To navigate this, firms typically engage third-party advisors to run a competitive bidding process and provide a fairness opinion on the price. In the Fletchers deal, Houlihan Lokey served as the exclusive financial advisor to Sun Capital, a step intended to ensure a transparent and market-tested valuation.
Regulators, including the U.S. Securities and Exchange Commission (SEC), have taken a keen interest in these transactions, focusing on transparency and the fiduciary duties of GPs. The increased oversight aims to protect LPs and ensure that the process is equitable for all parties involved. While these deals offer strategic advantages, the execution requires careful management of investor interests and a robust, transparent process to succeed.

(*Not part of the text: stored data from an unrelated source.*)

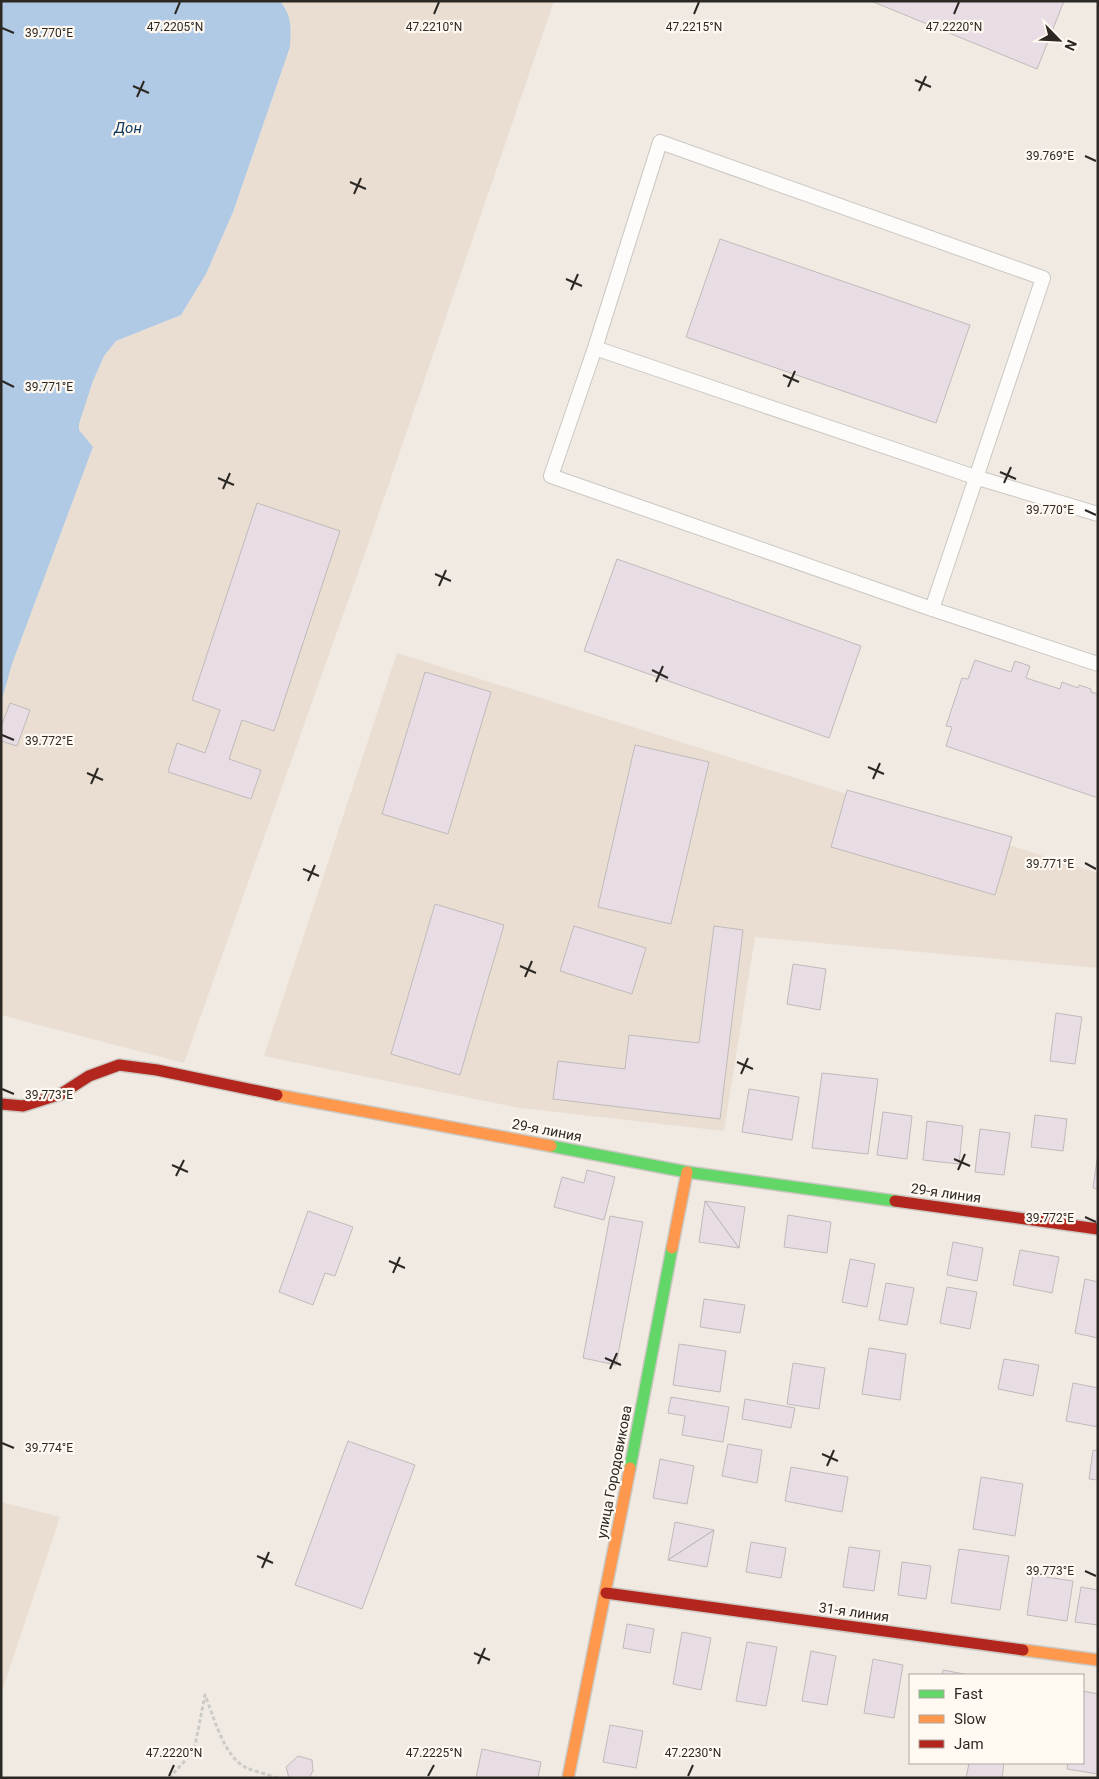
<svg xmlns="http://www.w3.org/2000/svg" width="1099" height="1779" font-family="Roboto,sans-serif">
  <style>
    .built { fill: #e9ded1 }
    .water { fill: #b0cae6 }
    .building { fill: #e8dde4; stroke: #bfbbba }
    .lines { fill: none; stroke-linecap: round; stroke-linejoin: round }
    .lane-casing { stroke: #cbc7c1; stroke-width: 16 }
    .fast-casing { stroke: #cbc7c1; stroke-width: 14 }
    .slow-casing { stroke: #cbc7c1; stroke-width: 14 }
    .jam-casing { stroke: #cbc7c1; stroke-width: 14 }
    .path { stroke: #cdcbc8; stroke-width: 3; stroke-dasharray: 4 2.5; stroke-linecap: butt }
    .lane { stroke: #fdfcfb; stroke-width: 14 }
    .fast { stroke: #63d668; stroke-width: 11 }
    .slow { stroke: #ff974d; stroke-width: 11 }
    .jam { stroke: #b3261e; stroke-width: 11 }
    .ticks { fill: none; stroke: #2c2824; stroke-width: 2 }
    .labels { text-anchor: middle; dominant-baseline: central; stroke-width: 4.5; stroke-linejoin: round; paint-order: stroke }
    .street-label { font-size: 14px; fill: #2c2824; stroke: #fff9f1 }
    .water-label { font-size: 15px; font-style: italic; fill: #0e3b63; stroke: #fff9f1 }
    .ticks-label { font-size: 12px; text-anchor: middle; fill: #2c2824; stroke: #fff9f1; stroke-width: 4.5; stroke-linejoin: round; paint-order: stroke }
  </style>
  <rect width="100%" height="100%" fill="#f0eae3"/>
  <path class="built" d="M280 1H554L371 536 184 1063 1 1015V703L12 664 93 447 79 430V424L93 381 104 356 116 341 181 315 206 274 233 212 290 47 286 8Z
    M397 653 1098 873V968L755 937 724 1131 520 1108 264 1056Z
    M1 1502 60 1517 1 1694Z"/>
  <path class="water" d="M1 1H280C292 15 291 29 290 47L233 212 206 274 181 315 116 341 104 356 93 381 79 424V430L93 447 12 664 1 703Z"/>
  <path class="building" d="M871 1H1064L1037 69Z
    M720 239 970 325 936 423 686 337Z
    M257 503 340 531 274 731 242 720 229 759 261 770 251 799 168 772 177 743 205 753 220 710 192 700Z
    M617 559 861 646 829 738 584 651Z
    M975 660 1011 672 1015 661 1030 666 1026 678 1060 689 1062 682 1078 688 1079 685 1091 689V692L1098 694V798L946 746 952 727 946 726 962 678 968 679Z
    M425 672 491 692 448 834 382 814Z
    M10 703 30 710 17 746 1 741V727Z
    M635 745 709 762 671 924 598 907Z
    M847 790 1012 837 995 895 831 847Z
    M435 904 504 925 460 1075 391 1054Z
    M574 926 646 948 632 994 560 971Z
    M714 926 743 930 720 1119 553 1099 558 1061 625 1069 629 1035 699 1043Z
    M793 964 826 969 820 1010 787 1004Z
    M1056 1013 1082 1017 1075 1064 1050 1061Z
    M822 1073 878 1079 868 1154 812 1148Z
    M749 1089 799 1097 792 1140 742 1132Z
    M883 1112 912 1116 907 1159 877 1155Z
    M1035 1115 1067 1119 1063 1151 1031 1147Z
    M927 1121 963 1126 959 1164 923 1160Z
    M980 1129 1010 1133 1004 1175 975 1172Z
    M1098 1153V1189L1093 1188Z
    M587 1170 615 1177 604 1220 554 1207 562 1177 584 1183Z
    M705 1201 745 1207 739 1248Z
    M705 1201 739 1248 699 1242Z
    M308 1211 353 1227 335 1276 325 1273 313 1305 279 1292Z
    M788 1215 831 1222 827 1253 784 1247Z
    M610 1216 643 1222 616 1365 583 1358Z
    M953 1242 983 1248 977 1281 947 1275Z
    M1020 1250 1059 1257 1052 1293 1013 1285Z
    M850 1259 875 1264 867 1307 842 1302Z
    M1085 1279 1098 1282V1338L1075 1333Z
    M886 1283 914 1288 907 1325 879 1320Z
    M947 1287 977 1292 970 1329 940 1323Z
    M704 1299 745 1305 740 1333 700 1327Z
    M679 1344 726 1351 720 1392 673 1385Z
    M869 1348 906 1354 900 1400 862 1394Z
    M1004 1359 1039 1365 1033 1396 998 1389Z
    M793 1363 825 1368 819 1409 787 1404Z
    M1073 1383 1098 1388V1427L1066 1421Z
    M671 1397 729 1407 723 1442 682 1435 685 1416 668 1413Z
    M745 1399 795 1408 791 1428 742 1419Z
    M348 1441 415 1465 362 1609 295 1585Z
    M728 1444 762 1450 757 1483 722 1476Z
    M1093 1450 1098 1451V1480L1089 1479Z
    M660 1459 694 1466 687 1504 653 1498Z
    M791 1467 848 1477 842 1512 785 1501Z
    M981 1477 1023 1484 1015 1536 973 1529Z
    M675 1522 714 1530 668 1560Z
    M714 1530 707 1567 668 1560Z
    M751 1542 786 1548 781 1578 746 1572Z
    M849 1547 880 1551 874 1591 843 1587Z
    M959 1549 1009 1556 1000 1610 951 1603Z
    M902 1562 931 1566 926 1599 898 1595Z
    M1033 1575 1073 1581 1067 1621 1027 1615Z
    M1081 1587 1098 1590V1625L1075 1622Z
    M627 1624 654 1629 650 1653 623 1648Z
    M682 1632 711 1638 701 1690 673 1684Z
    M747 1642 777 1647 766 1706 736 1701Z
    M811 1651 836 1656 827 1705 802 1701Z
    M873 1659 903 1665 894 1718 864 1713Z
    M943 1670 969 1675H942Z
    M1083 1691 1098 1694V1774L1067 1769 1068 1763H1083Z
    M610 1725 643 1731 636 1768 603 1762Z
    M482 1749 541 1762 538 1778H476Z
    M298 1756 312 1760 313 1771 309 1778H289L286 1767Z
    M969 1763H1004L1002 1778H966Z"/>
  <g class="lines">
    <g class="lane-casing">
      <path id="lane" d="M595 348 660 142 1043 278 932 609
        M1098 514 975 477 595 348 551 476 932 609 1098 664"/>
    </g>
    <g class="fast-casing">
      <path id="fast" d="M551 1146 687 1172 895 1201
        M630 1468 672 1248"/>
    </g>
    <g class="slow-casing">
      <path id="slow" d="M277 1095 551 1146
        M672 1248 687 1172
        M1023 1650 1098 1660
        M568 1778 630 1468"/>
    </g>
    <g class="jam-casing">
      <path id="jam" d="M1 1104 23 1106 61 1094 89 1076 119 1065 157 1070 277 1095
        M895 1201 1098 1229
        M606 1593 1023 1650"/>
    </g>
    <path class="path" d="M169 1778 194 1751 205 1695C214 1717 224 1758 247 1768 256 1772 267 1774 277 1778"/>
    <use href="#lane" class="lane"/>
    <use href="#fast" class="fast"/>
    <use href="#slow" class="slow"/>
    <use href="#jam" class="jam"/>
  </g>
  <path class="ticks" d="M175 14 180 2M434 14 439 2M694 14 699 2M954 14 959 2M2 28 14 33M915 80 931 87M133 86 149 93M919 91 926 76M137 97 144 81M1085 156 1096 161M350 182 366 189M354 194 361 178M566 279 582 286M571 290 578 274M783 375 799 382M2 381 14 387M788 387 795 371M1000 472 1016 479M218 478 234 485M1004 483 1011 467M223 489 230 473M1085 510 1096 515M435 574 451 581M439 586 446 570M652 670 668 678M656 682 663 666M2 735 14 740M868 767 884 774M87 773 103 780M873 779 880 763M91 784 98 768M1085 863 1096 869M303 869 319 876M308 881 315 865M520 966 536 973M525 977 532 961M737 1062 753 1069M741 1074 748 1058M2 1089 14 1094M954 1159 970 1166M172 1165 188 1172M958 1170 965 1154M176 1176 184 1160M1085 1217 1096 1222M389 1261 405 1268M393 1273 400 1257M605 1358 621 1365M610 1369 617 1353M2 1443 14 1448M822 1454 838 1461M827 1466 834 1450M257 1556 273 1563M262 1568 269 1552M1085 1571 1096 1576M474 1653 490 1660M478 1664 485 1648M169 1776 174 1765M428 1776 434 1765M688 1776 693 1765"/>
  <g class="labels">
    <g class="street-label">
      <text transform="translate(547 1130) rotate(11)">29-я линия</text>
      <text transform="translate(946 1193) rotate(8)">29-я линия</text>
      <text transform="translate(614 1472) rotate(-79)">улица Городовикова</text>
      <text transform="translate(854 1612) rotate(8)">31-я линия</text>
    </g>
    <g class="water-label">
      <text x="128" y="128">Дон</text>
    </g>
  </g>
  <g class="ticks-label">
    <text x="175" y="31">47.2205°N</text>
    <text x="694" y="31">47.2215°N</text>
    <text x="954" y="31">47.2220°N</text>
    <text x="434" y="31">47.2210°N</text>
    <text x="49" y="37">39.770°E</text>
    <text x="1050" y="160">39.769°E</text>
    <text x="49" y="391">39.771°E</text>
    <text x="1050" y="514">39.770°E</text>
    <text x="49" y="745">39.772°E</text>
    <text x="1050" y="868">39.771°E</text>
    <text x="49" y="1099">39.773°E</text>
    <text x="1050" y="1222">39.772°E</text>
    <text x="49" y="1452">39.774°E</text>
    <text x="1050" y="1575">39.773°E</text>
    <text x="174" y="1757">47.2220°N</text>
    <text x="434" y="1757">47.2225°N</text>
    <text x="693" y="1757">47.2230°N</text>
  </g>
  <rect width="1099" height="1779" fill="none" stroke="#2c2824" stroke-width="5"/>
  <rect x="909" y="1674" width="175" height="90" fill="#fff9f1" stroke="#aba59f"/>
  <rect x="919" y="1690" width="25" height="8" fill="#63d668" stroke="#aba59f"/>
  <text x="954" y="1699" font-size="15" fill="#2c2824">Fast</text>
  <rect x="919" y="1715" width="25" height="8" fill="#ff974d" stroke="#aba59f"/>
  <text x="954" y="1724" font-size="15" fill="#2c2824">Slow</text>
  <rect x="919" y="1740" width="25" height="8" fill="#b3261e" stroke="#aba59f"/>
  <text x="954" y="1749" font-size="15" fill="#2c2824">Jam</text>
  <g transform="translate(1059 40) rotate(114)" stroke="#fff9f1" stroke-width="4" paint-order="stroke">
  <path d="M0-4L9 19L0 12L-9 19Z" fill="#2c2824"/>
  <text y="-8" font-size="14" font-weight="bold" text-anchor="middle" fill="#2c2824">N</text>
  </g>
</svg>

A Blueprint for Growth in the UK Legal Market
Fletchers' remarkable performance, which made it an ideal candidate for a continuation vehicle, was forged in the highly competitive and regulated UK legal market. The firm's nearly five-fold EBITDA increase was driven by a combination of organic growth, operational enhancements, and a targeted strategy of ten add-on acquisitions since 2021.

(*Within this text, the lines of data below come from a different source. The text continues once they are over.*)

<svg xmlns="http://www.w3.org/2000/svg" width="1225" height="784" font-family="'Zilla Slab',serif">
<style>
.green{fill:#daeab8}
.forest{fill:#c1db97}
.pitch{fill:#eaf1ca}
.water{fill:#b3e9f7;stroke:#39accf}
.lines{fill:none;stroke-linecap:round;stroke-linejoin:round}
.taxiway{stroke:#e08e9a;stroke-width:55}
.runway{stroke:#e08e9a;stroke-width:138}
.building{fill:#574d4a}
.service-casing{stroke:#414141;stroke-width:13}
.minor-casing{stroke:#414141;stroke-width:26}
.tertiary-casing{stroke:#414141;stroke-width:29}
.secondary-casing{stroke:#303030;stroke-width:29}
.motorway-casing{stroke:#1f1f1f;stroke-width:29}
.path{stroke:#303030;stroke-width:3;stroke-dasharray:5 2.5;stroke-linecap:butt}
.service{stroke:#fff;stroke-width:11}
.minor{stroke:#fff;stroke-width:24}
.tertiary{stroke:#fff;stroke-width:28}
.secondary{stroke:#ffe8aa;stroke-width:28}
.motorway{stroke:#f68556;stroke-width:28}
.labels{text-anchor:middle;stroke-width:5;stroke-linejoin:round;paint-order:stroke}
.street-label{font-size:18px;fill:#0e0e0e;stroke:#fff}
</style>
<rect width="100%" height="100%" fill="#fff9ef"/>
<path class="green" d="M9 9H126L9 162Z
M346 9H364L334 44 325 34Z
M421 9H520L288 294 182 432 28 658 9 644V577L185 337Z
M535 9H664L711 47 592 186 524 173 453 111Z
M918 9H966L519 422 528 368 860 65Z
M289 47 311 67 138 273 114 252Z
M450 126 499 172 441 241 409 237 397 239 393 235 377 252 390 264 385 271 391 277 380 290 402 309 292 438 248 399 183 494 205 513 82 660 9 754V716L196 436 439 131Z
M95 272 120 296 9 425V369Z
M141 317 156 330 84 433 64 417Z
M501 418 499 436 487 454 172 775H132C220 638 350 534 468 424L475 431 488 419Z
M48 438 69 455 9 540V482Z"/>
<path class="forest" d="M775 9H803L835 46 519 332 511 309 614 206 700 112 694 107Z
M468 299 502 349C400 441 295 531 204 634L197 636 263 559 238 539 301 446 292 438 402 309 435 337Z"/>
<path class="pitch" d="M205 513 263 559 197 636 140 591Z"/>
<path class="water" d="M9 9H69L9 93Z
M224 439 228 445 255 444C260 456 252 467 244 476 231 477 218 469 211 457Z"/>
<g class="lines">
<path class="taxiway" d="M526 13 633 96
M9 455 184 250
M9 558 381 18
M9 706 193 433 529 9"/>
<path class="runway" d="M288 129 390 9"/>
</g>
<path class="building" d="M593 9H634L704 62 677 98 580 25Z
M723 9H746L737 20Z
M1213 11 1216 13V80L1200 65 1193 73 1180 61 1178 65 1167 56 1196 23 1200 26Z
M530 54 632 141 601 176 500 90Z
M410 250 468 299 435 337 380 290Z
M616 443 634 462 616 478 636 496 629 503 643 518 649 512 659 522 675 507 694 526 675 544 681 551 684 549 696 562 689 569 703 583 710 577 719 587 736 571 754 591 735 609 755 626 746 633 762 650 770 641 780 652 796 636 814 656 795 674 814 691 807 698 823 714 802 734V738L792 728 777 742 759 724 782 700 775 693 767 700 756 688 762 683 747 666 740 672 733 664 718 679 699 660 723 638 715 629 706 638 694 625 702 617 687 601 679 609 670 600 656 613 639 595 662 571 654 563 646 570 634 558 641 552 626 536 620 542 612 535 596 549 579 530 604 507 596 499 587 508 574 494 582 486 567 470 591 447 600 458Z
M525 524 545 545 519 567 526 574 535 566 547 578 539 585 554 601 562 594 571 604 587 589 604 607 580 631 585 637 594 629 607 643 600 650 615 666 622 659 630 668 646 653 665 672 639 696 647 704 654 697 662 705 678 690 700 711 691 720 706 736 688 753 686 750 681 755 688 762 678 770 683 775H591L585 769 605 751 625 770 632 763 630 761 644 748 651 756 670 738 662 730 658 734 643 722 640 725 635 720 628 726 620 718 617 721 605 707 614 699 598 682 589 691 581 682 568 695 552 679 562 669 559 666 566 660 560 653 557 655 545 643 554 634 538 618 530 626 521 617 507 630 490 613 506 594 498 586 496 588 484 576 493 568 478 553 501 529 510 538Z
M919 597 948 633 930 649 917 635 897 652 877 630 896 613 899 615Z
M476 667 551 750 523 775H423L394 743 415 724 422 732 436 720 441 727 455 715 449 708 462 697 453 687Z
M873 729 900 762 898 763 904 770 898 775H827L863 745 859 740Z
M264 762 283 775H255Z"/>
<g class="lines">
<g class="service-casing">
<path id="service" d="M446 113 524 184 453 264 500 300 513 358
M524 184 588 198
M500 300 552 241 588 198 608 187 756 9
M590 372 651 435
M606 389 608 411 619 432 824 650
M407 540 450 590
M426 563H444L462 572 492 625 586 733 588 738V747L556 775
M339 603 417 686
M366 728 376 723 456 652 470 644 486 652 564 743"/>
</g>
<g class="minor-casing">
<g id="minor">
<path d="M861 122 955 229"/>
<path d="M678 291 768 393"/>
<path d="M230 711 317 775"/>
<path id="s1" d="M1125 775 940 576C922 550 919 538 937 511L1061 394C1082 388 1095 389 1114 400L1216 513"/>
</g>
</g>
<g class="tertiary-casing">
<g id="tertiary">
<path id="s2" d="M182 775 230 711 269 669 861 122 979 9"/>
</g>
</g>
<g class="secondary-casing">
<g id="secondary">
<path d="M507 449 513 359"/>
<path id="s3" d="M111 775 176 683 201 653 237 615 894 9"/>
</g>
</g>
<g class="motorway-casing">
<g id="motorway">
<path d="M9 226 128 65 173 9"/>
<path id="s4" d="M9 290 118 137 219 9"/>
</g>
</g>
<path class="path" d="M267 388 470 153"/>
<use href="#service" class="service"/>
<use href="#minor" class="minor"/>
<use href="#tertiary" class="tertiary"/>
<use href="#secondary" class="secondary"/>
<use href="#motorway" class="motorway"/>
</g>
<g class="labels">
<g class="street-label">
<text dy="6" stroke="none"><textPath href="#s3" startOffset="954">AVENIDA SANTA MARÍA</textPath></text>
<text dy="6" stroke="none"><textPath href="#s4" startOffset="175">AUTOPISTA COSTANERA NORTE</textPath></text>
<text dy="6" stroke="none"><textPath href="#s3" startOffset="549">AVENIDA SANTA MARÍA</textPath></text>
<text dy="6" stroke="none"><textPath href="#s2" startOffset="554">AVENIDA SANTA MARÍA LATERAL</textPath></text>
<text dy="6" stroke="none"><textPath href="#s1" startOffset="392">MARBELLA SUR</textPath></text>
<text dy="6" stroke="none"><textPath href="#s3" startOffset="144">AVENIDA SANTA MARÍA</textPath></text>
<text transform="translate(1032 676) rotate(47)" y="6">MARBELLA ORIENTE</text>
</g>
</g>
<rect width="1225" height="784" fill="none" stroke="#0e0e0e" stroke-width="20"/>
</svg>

This strategy of consolidation and investment is a direct and effective response to significant pressures within the UK's personal injury sector. A series of legislative changes, including the Jackson Reforms and new rules on fixed recoverable costs, have squeezed profitability and made scale and efficiency paramount. These reforms have favored larger, technologically advanced firms that can process high volumes of cases efficiently.
Fletchers has thrived in this environment by leveraging its "proprietary case-generation platform" to create a consistent pipeline of high-quality leads and by acquiring smaller practices to build market share. The capital provided by Sun Capital was critical to fueling this M&A strategy and investing in the technology needed to stay ahead. The new long-term funding from the continuation vehicle will allow Fletchers to continue this successful blueprint, further solidifying its position as a dominant player in a sector undergoing profound transformation.